* WHAT THIS TASK INVOLVES: Go through the records that follow and tally the lines with "added" in them; answer with the number alone.

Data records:
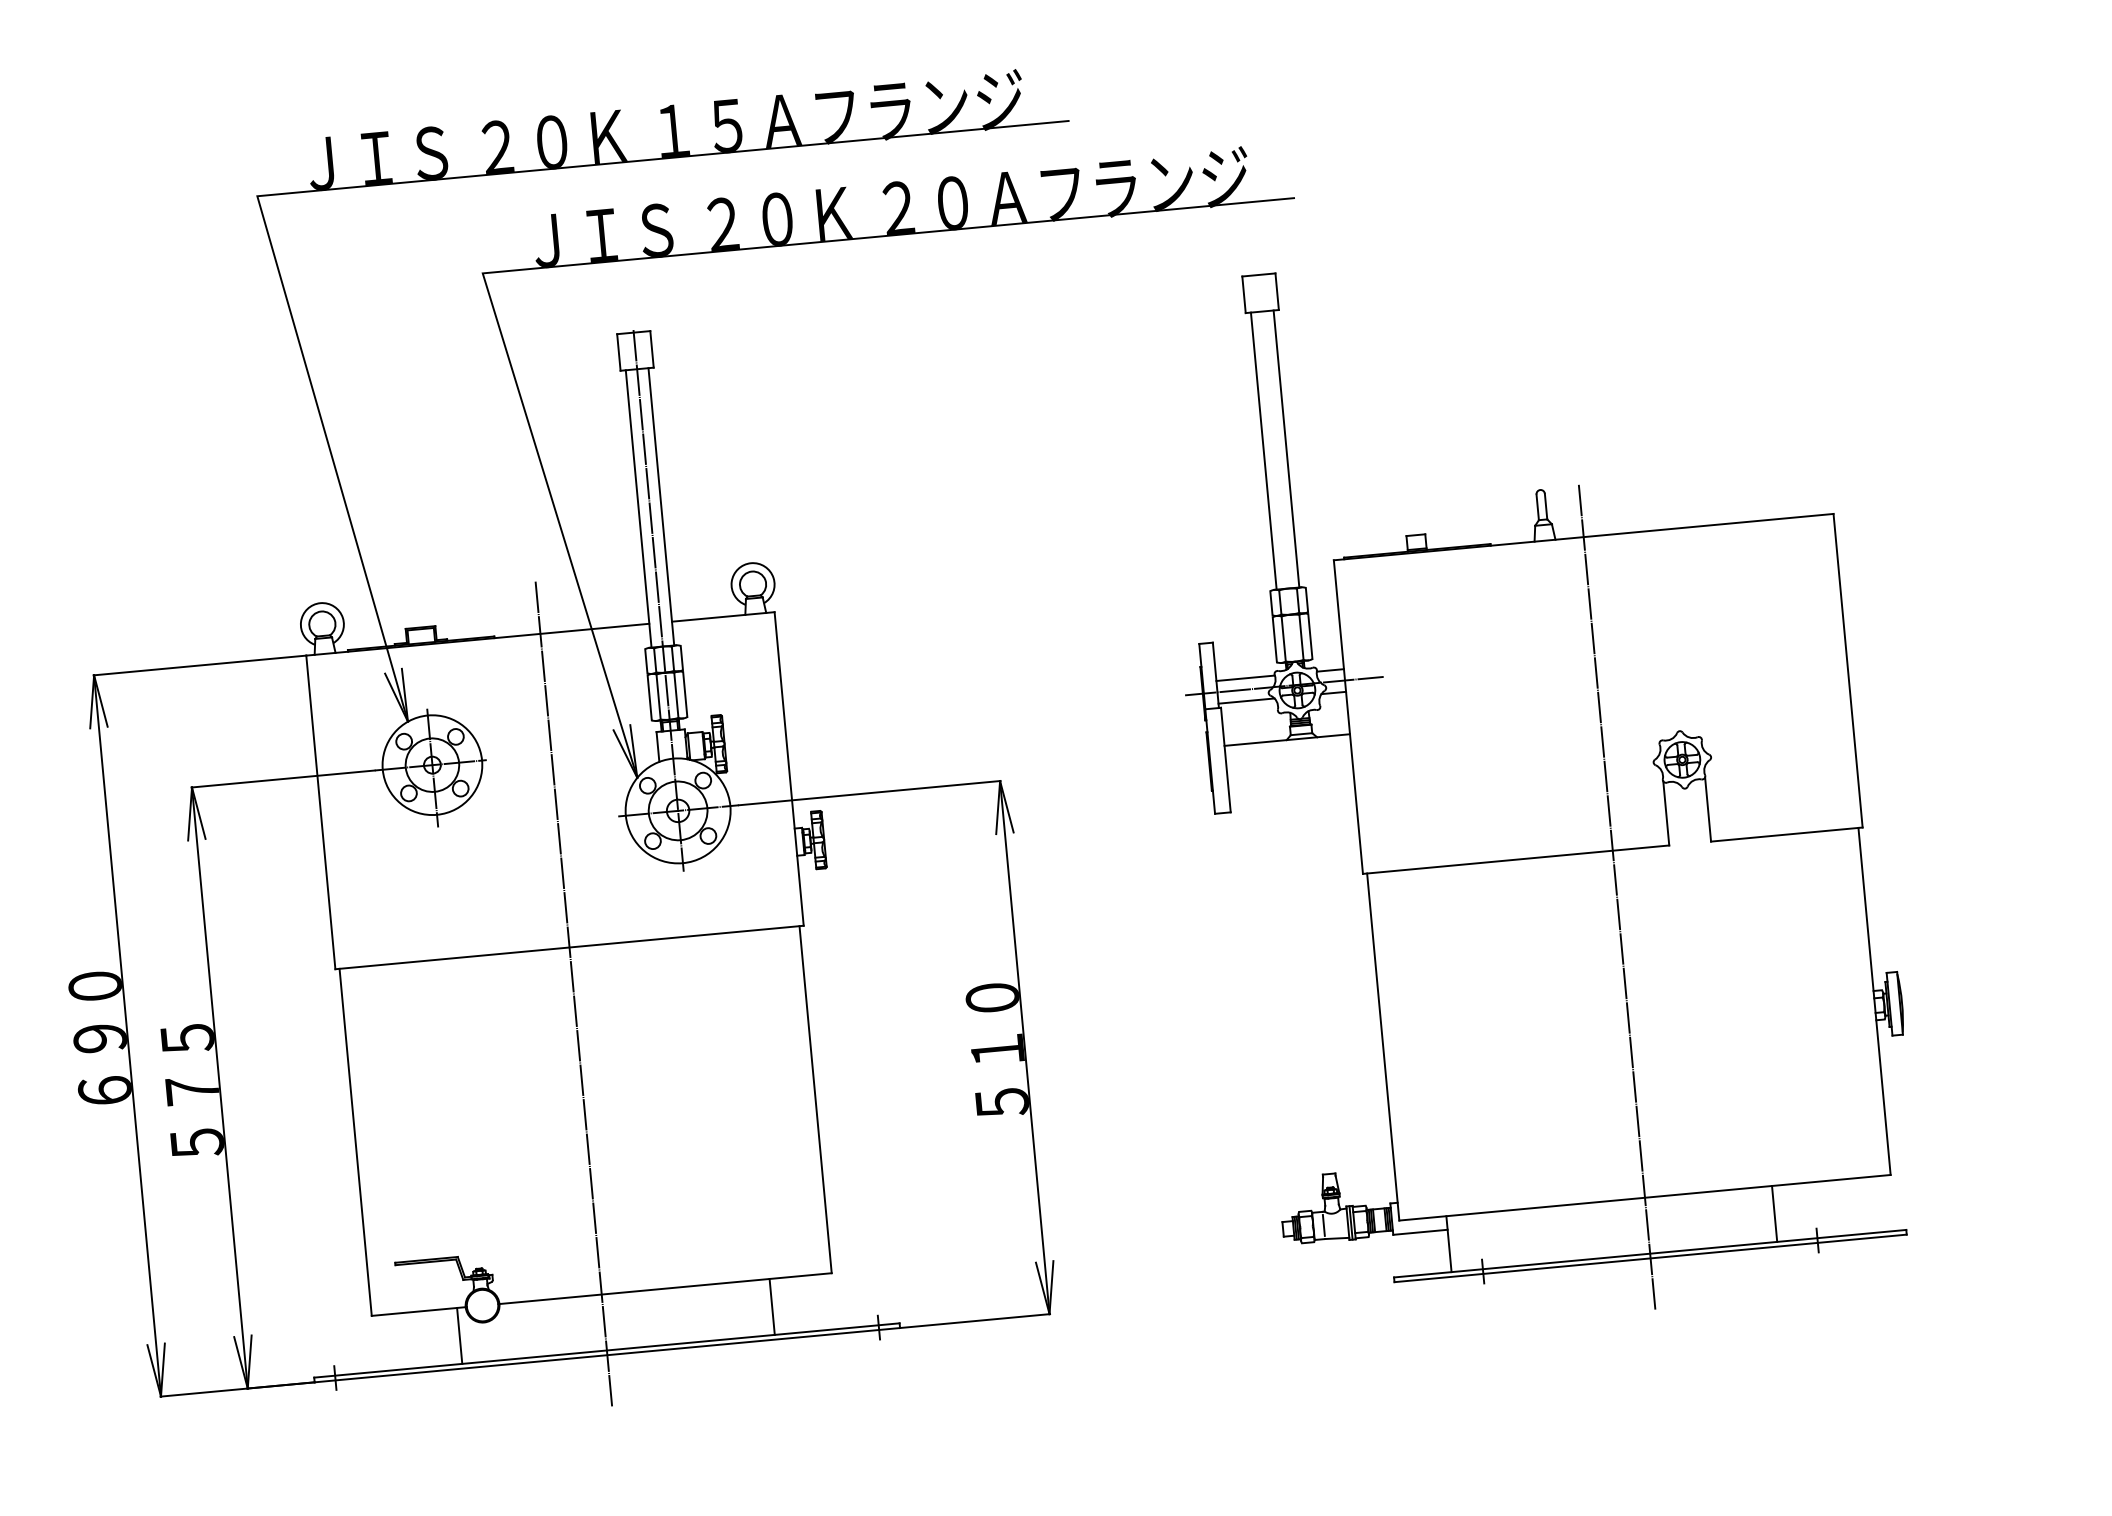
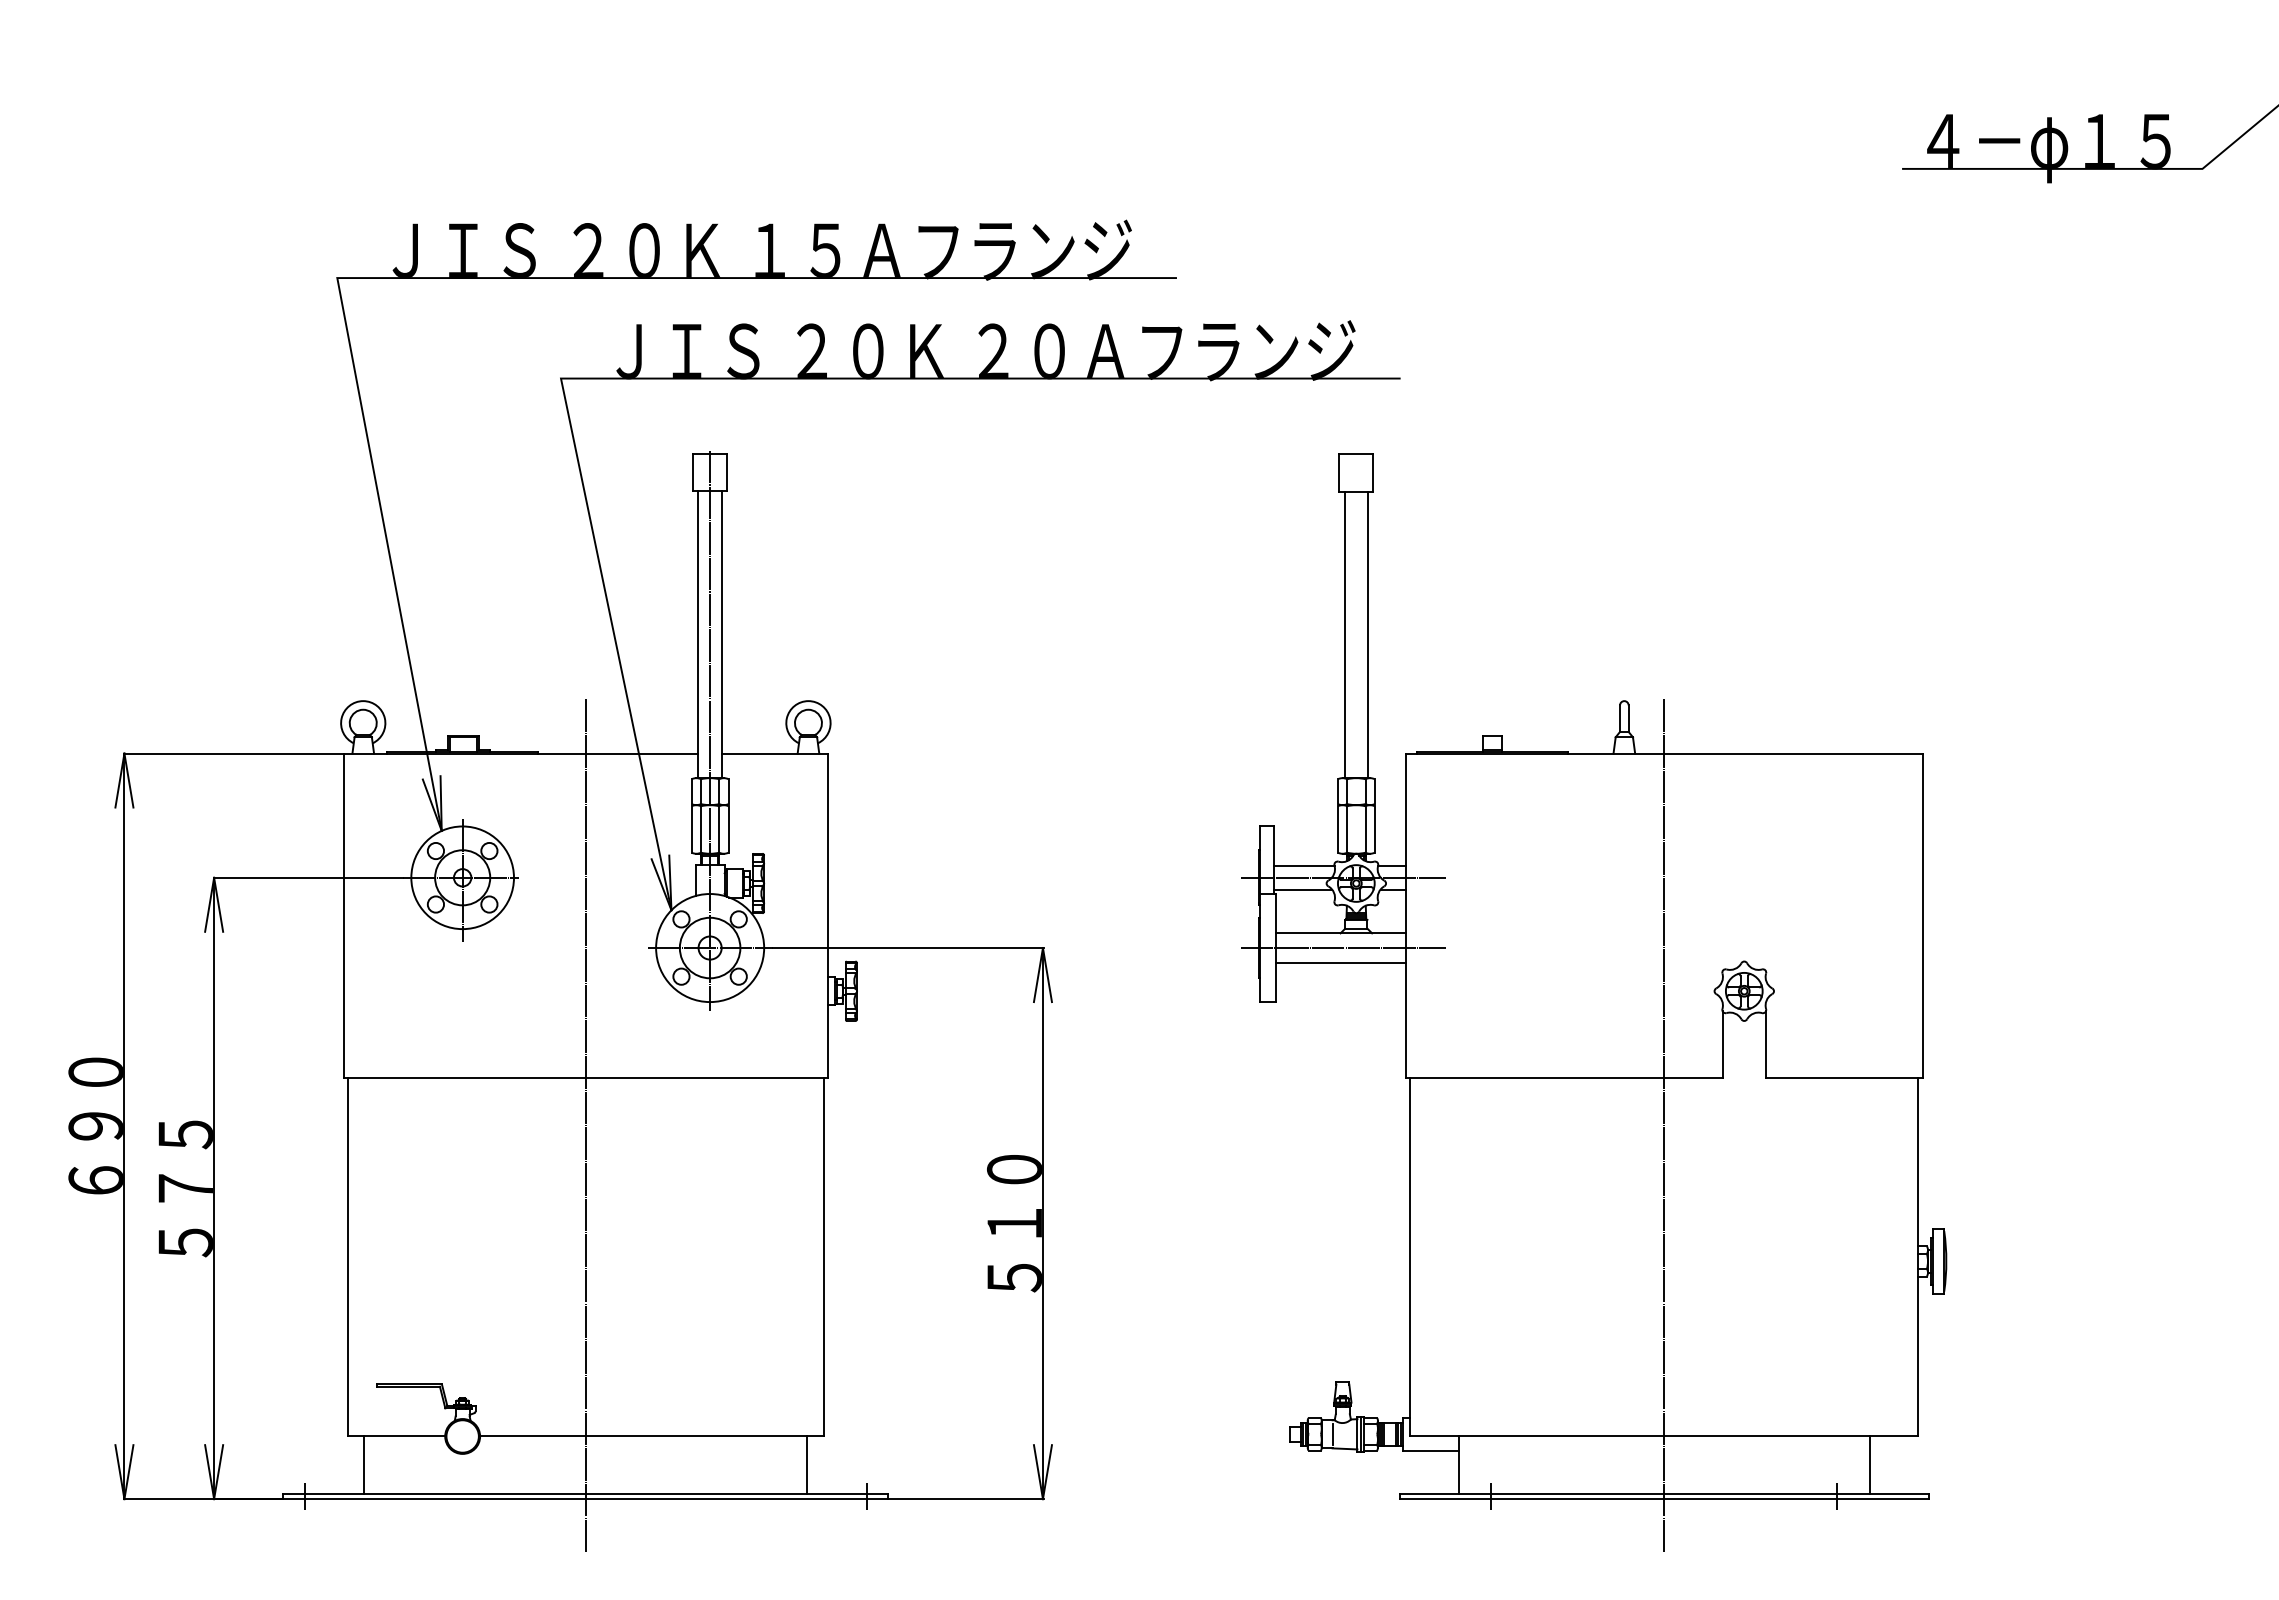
line: (1290, 754) -> (1343, 948), added
line: (1290, 768) -> (1341, 962), added
line: (1774, 1214) -> (1869, 1465), moved
line: (772, 1307) -> (807, 1465), moved
line: (459, 1336) -> (364, 1465), moved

* FINAL ANSWER: 2